Dongshuo Li, Founder, Chairman and CEO, UMU (left); Liu Kai, Partner, 5Y Capital (right)
When people talk about going global, the mental images vary wildly. Some immediately think Southeast Asia; others look for opportunities in South America. For enterprise services, you need mature markets — only enterprises with sufficient management maturity will consistently purchase and expand their use of professional enterprise software. GDP levels can serve as a proxy for market size and maturity. Beyond GDP, IT budget levels are another useful reference. By both metrics, the top-ranked markets globally are the US, Europe, Japan, and other high-GDP markets.
Enterprise services demand high standards from both markets and enterprises. Compliance, access requirements, procurement processes, and operational demands are all highly complex. Preparing for market entry takes considerable time. This means some markets may generate very little revenue in the early years. But in every market, you can find the right strategy: plant a seed, nurture it into a sapling, then grow a forest. Like a snowball, sustained investment eventually yields high returns.
— Dongshuo Li, Founder, Chairman and CEO, UMU
It's not that offline retail is finished. The question is how offline retail can work.

Xiaojian Gu, Founder, HotMaxx (right); Jiangyun Jin, Managing Director, 5Y Capital (left)
Offline retail is genuinely difficult. There's a prevailing assumption that under e-commerce's price wars, offline retail is struggling to keep up. But flip the perspective: what do consumers actually care about? Consumers don't think in channels — they just want to buy what they need more cheaply. Online and offline are simply options.
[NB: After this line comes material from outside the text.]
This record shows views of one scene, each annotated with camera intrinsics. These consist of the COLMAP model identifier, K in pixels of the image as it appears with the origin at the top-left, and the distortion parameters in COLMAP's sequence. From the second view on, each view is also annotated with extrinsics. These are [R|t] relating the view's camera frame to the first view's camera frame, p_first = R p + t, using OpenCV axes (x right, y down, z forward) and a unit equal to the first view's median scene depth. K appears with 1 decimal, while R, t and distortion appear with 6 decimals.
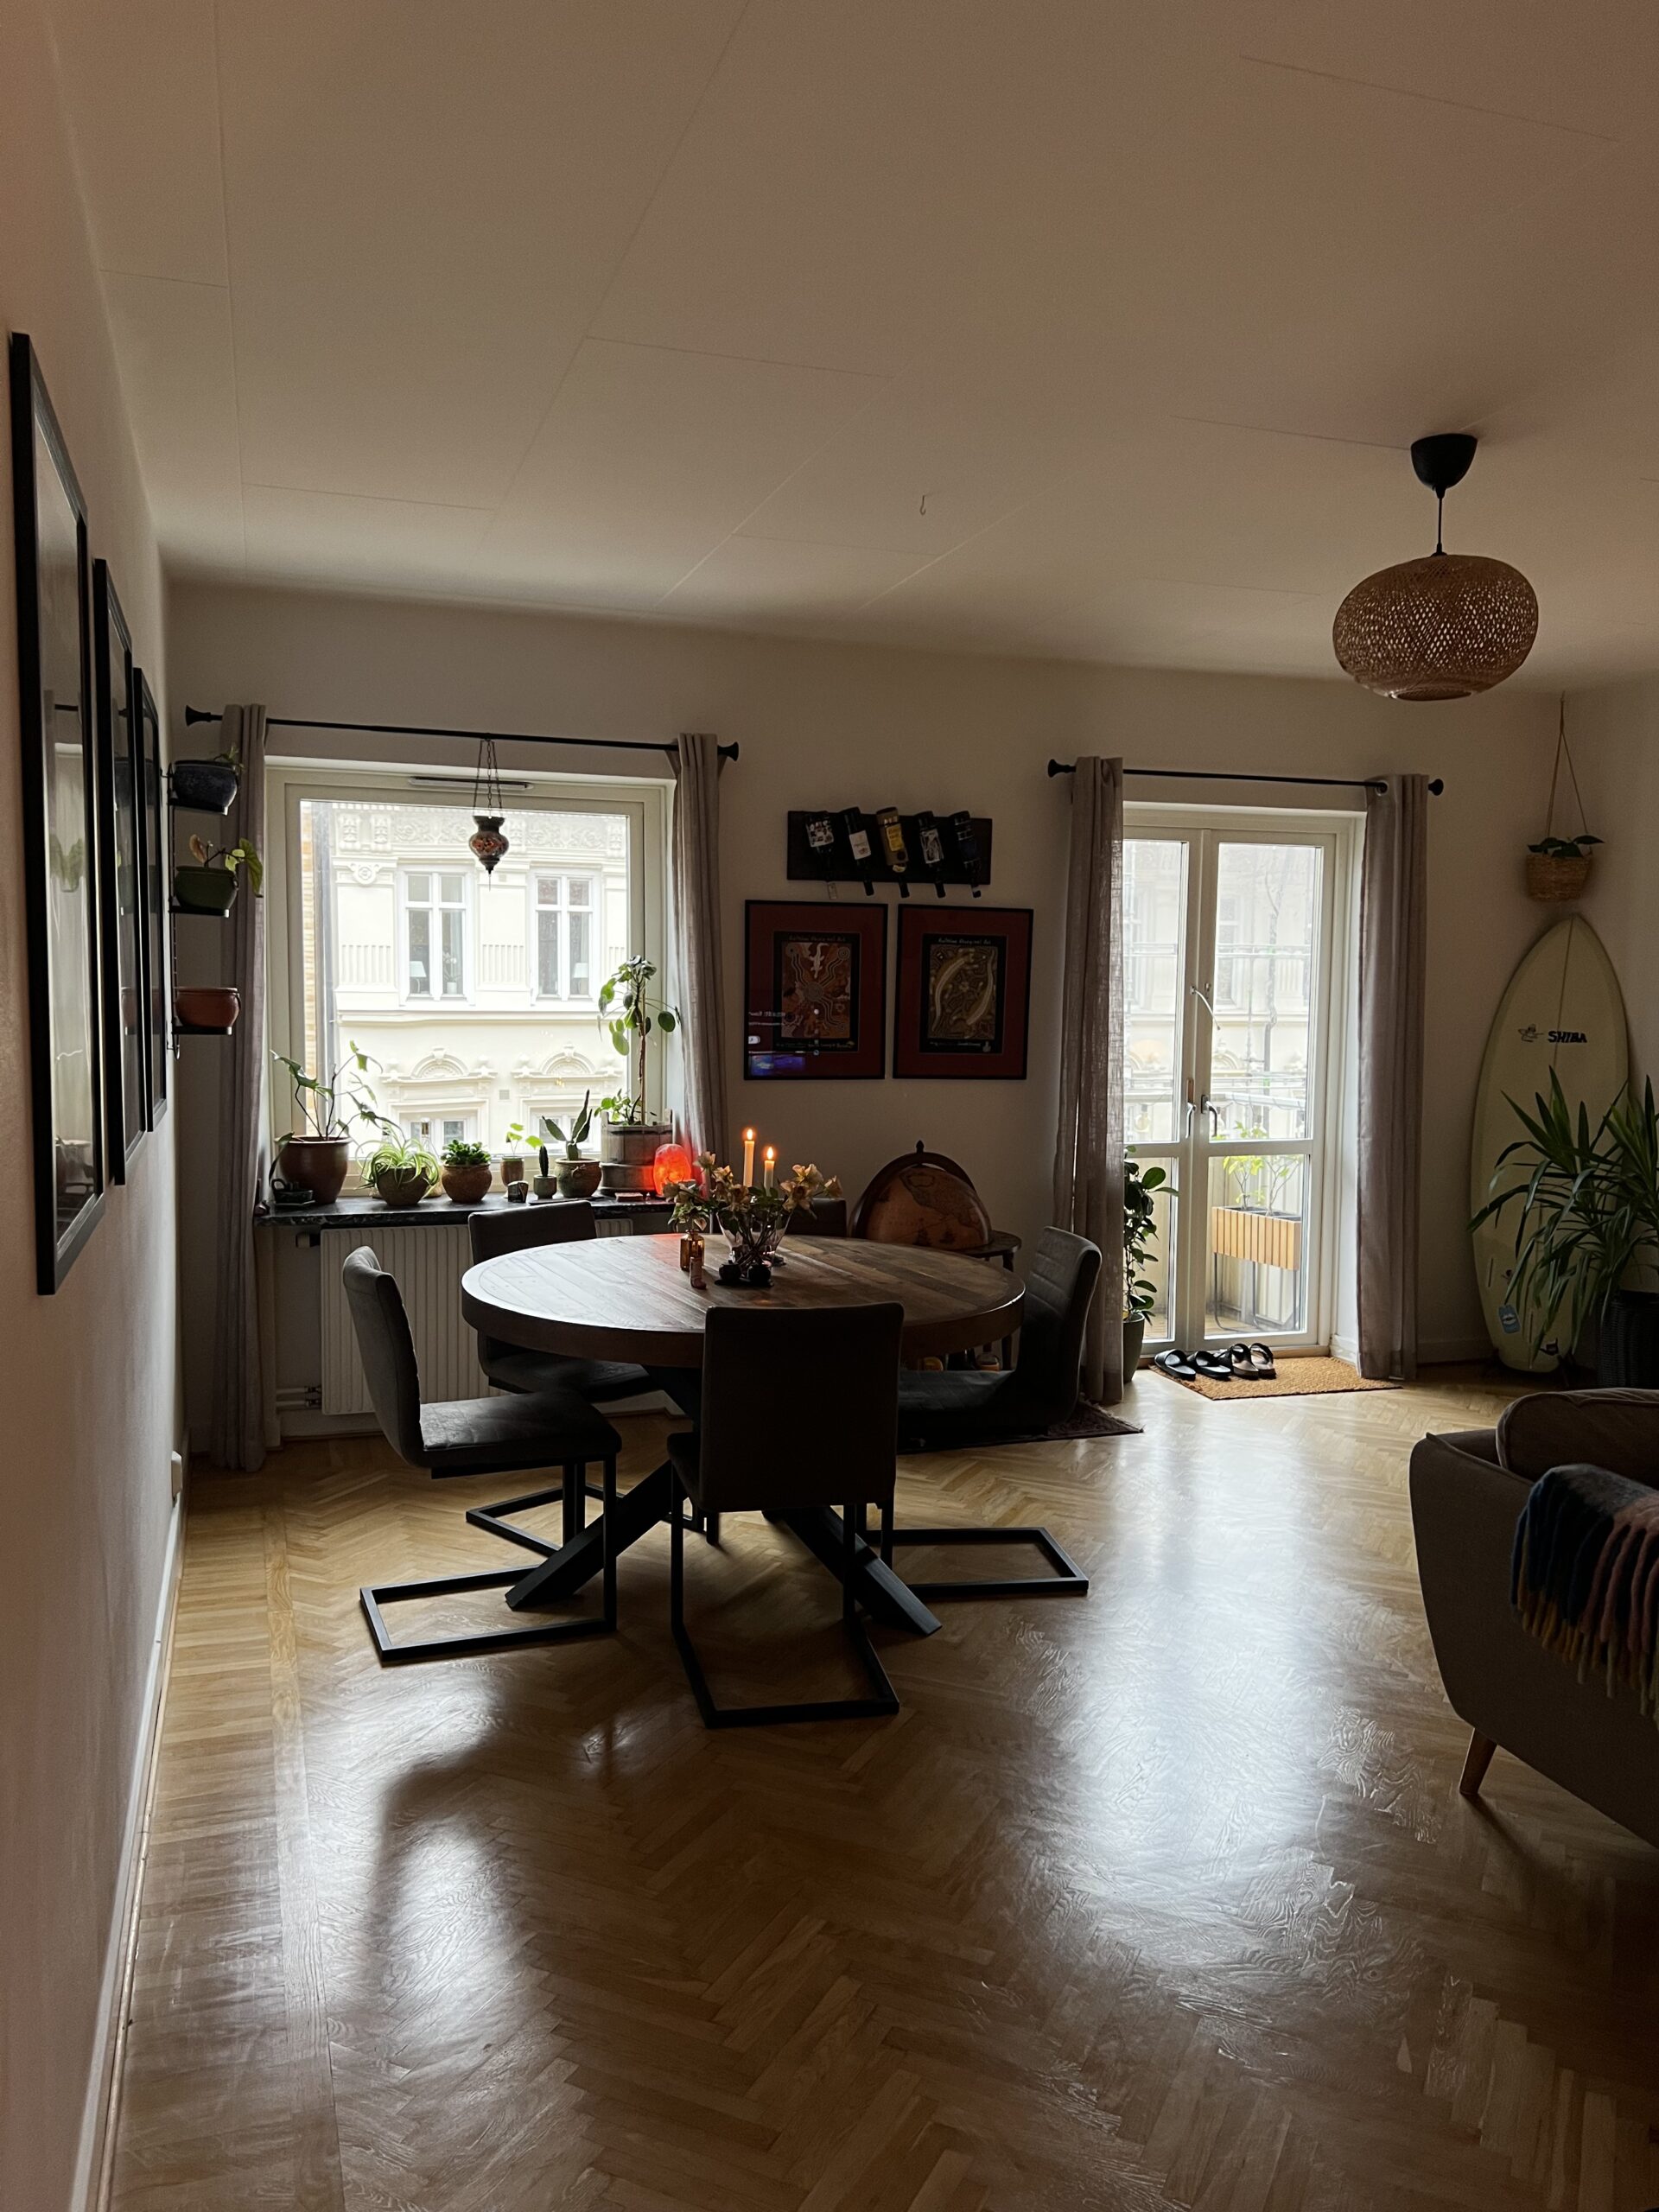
lens RADIAL K [[1672.4, 0, 833.2], [0, 1672.4, 1132.6], [0, 0, 1]] dist [0.102076, -0.000069]
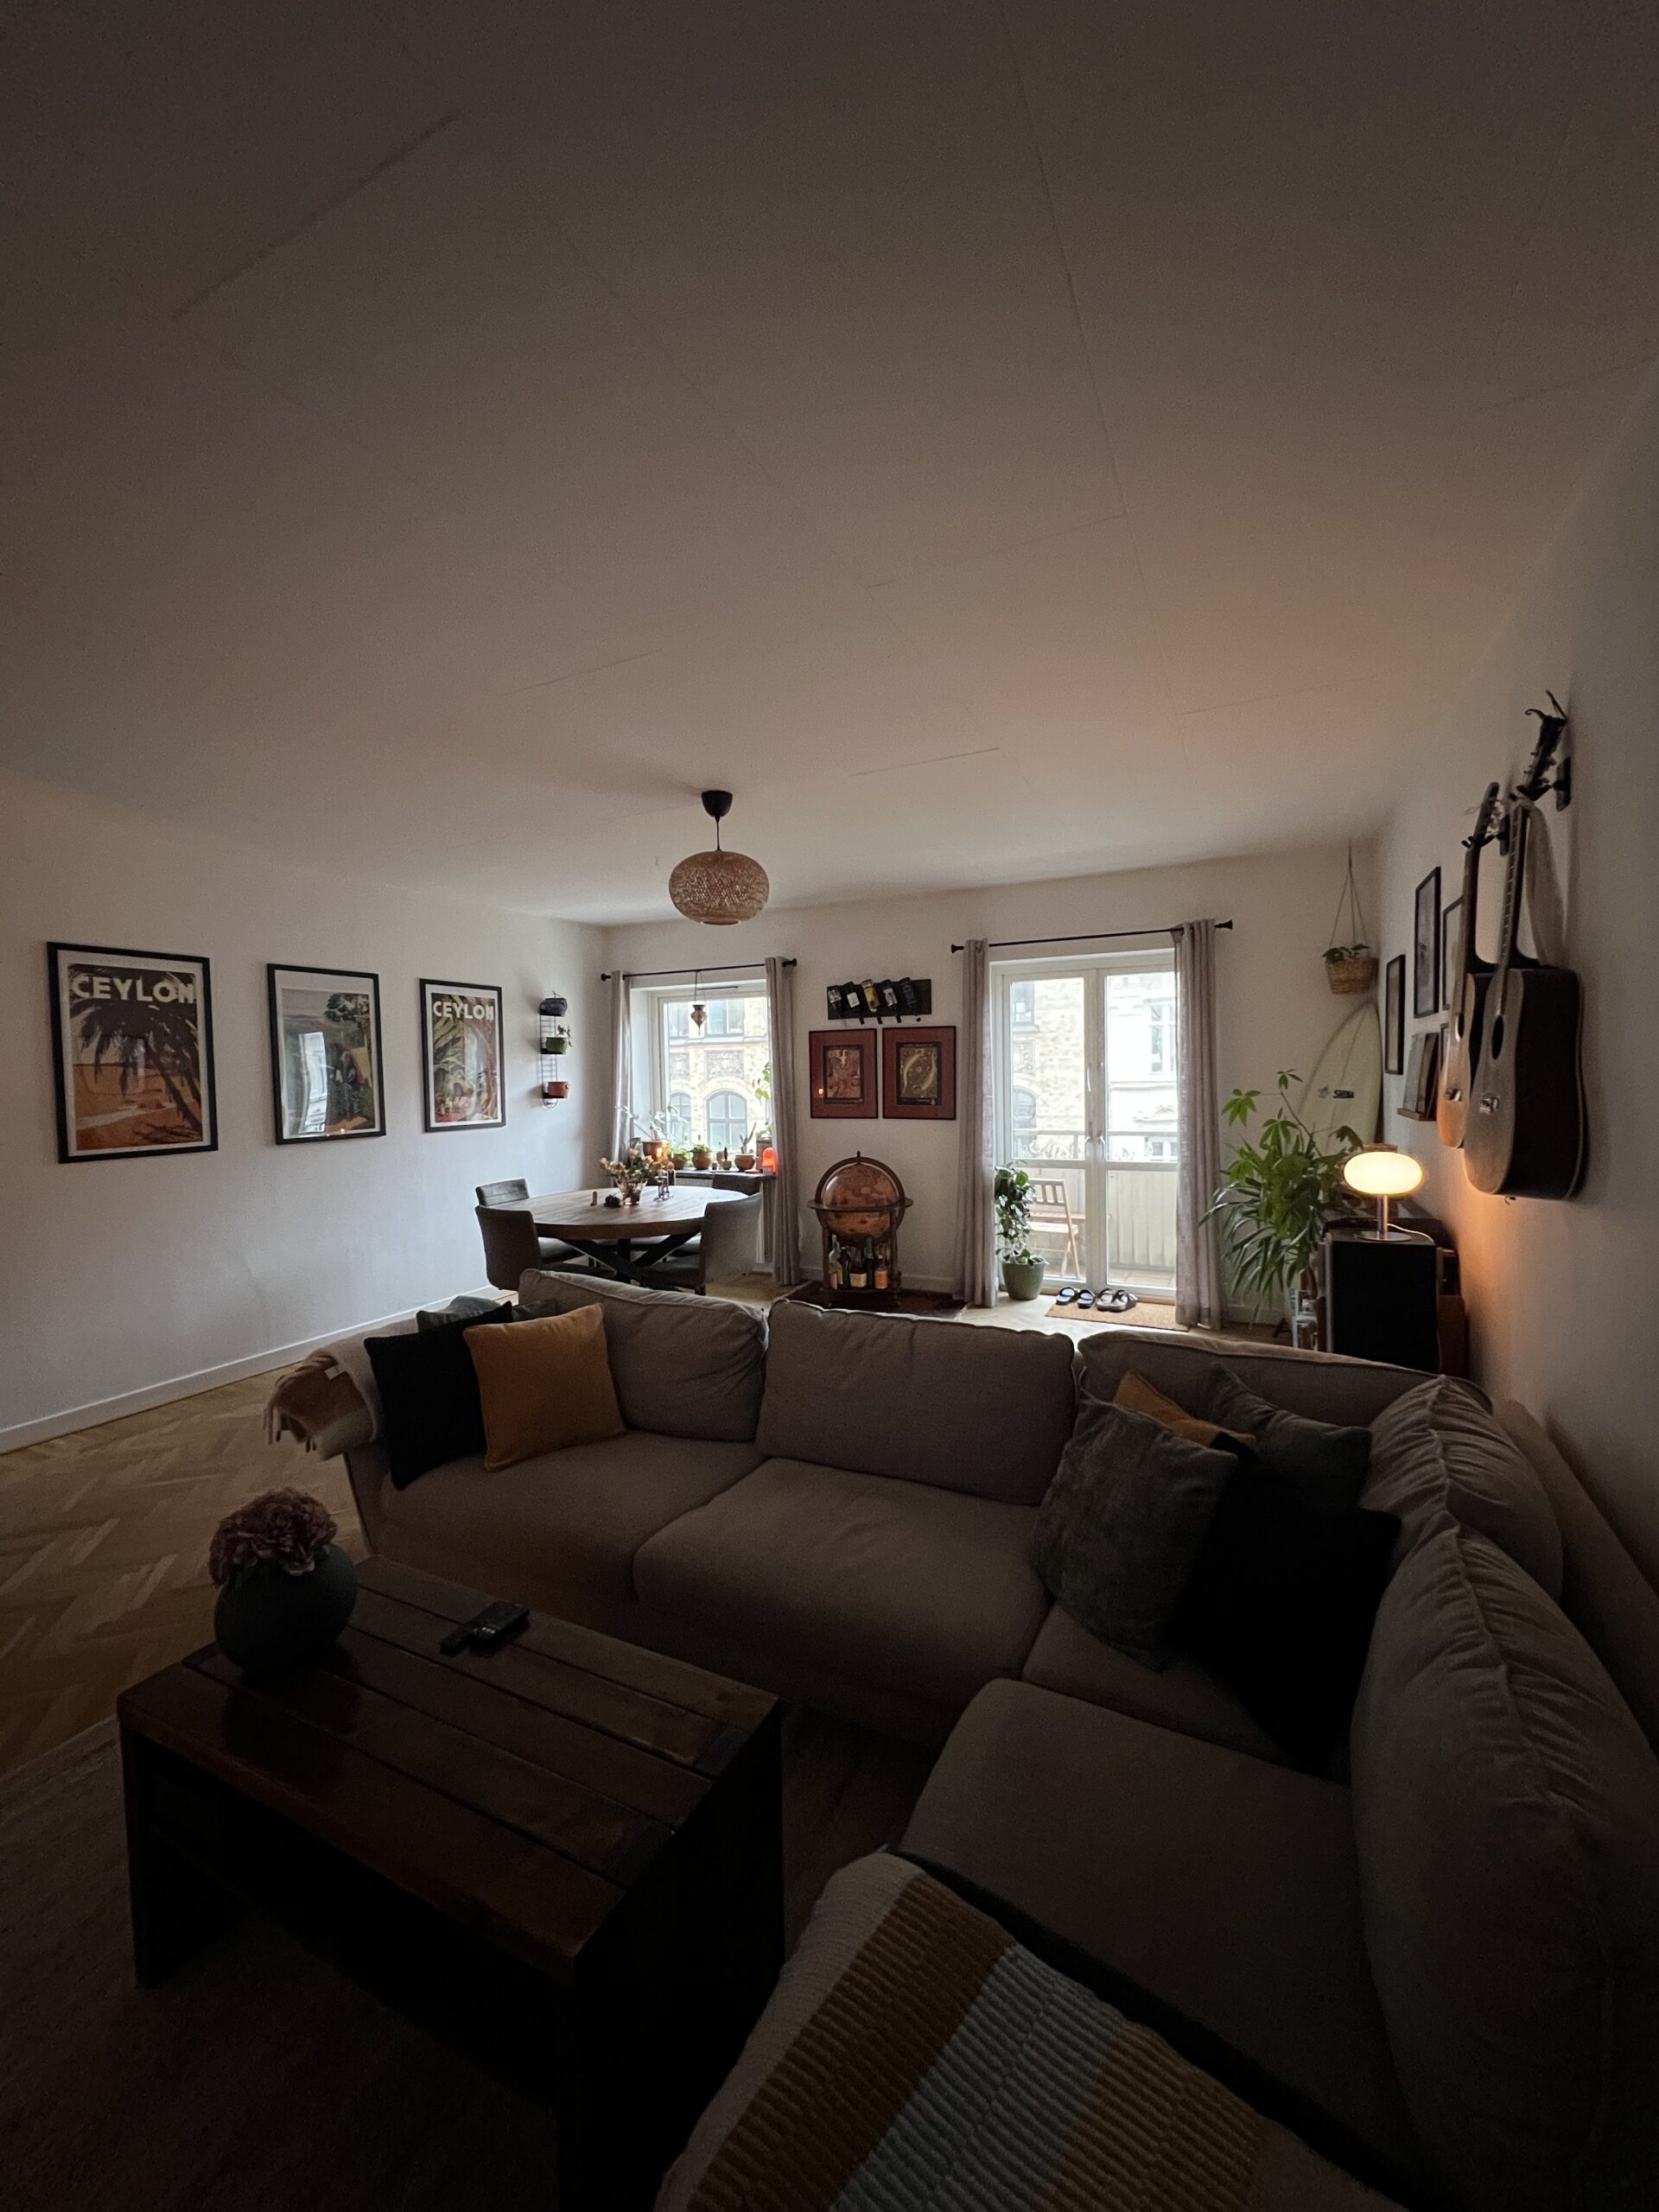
lens RADIAL K [[880.5, 0, 829.5], [0, 880.5, 1106.0], [0, 0, 1]] dist [0.000043, 0.000006]
pose [[0.708396, 0.001173, -0.705814, 0.719536], [-0.032362, 0.999001, -0.030820, -0.013863], [0.705073, 0.044674, 0.707726, 0.250186]]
I don't think offline retail is finished. The real question is how offline retail can work, how to create clearer value for consumers. Overseas retail has evolved over seven or eight decades, building strong supply-chain moats that online can't replace. China's offline retail faces a much tougher environment, but if you can create distinctly clear and unique value under this pressure, you may capture the market in an entirely new form.
— Xiaojian Gu, Founder, HotMaxx
We want to open our home on the street.

From left: Ye Yuan, Partner, 5Y Capital; Qianfei Liu, Founder and CEO, Zhuben; Yang Kang, Founder and CEO, On the Road
We hope On the Road can provide a credit system for human connection. Alipay and DiDi are essentially doing this too, but we want to build a credit system at the level of mindset and trust. People come here not for the products we sell, but for the small innovations that let them feel safe and trusted connecting with strangers. We're not building a practical store, but an intangible presence — a sense of being here, now. No anxiety about the past, no fear of the future, just this moment where you can be yourself.
To achieve this, we draw on family culture. For Chinese people, family culture runs deep for millennia; its power is a multiplier of trust. We want to transform this home into a shared space, privatizing the personal and making it public. We want to open our home on the street, where strangers can walk in and take things as naturally as opening their own refrigerator.
— Yang Kang, Founder and CEO, On the Road
Building a consumer brand comes down to four stages: being seen, being chosen, being liked, being loved.
I stumbled into consumer brand-building with no methodology. Looking back, I think all paths converge on four stages: how you're seen, how you're chosen, how you're liked, and how you're loved. The first three are tactics; only the fourth can't be taught. It depends on your original intention, the sum total of your experiences, your imagination of the future world, and how you project that imagination into reality. How do you find kindred spirits across the vast world and recognize each other? You must be unwavering about this. Forget your investors behind you, forget growth targets, but remember who you are, what value you bring to others, what value you bring to society.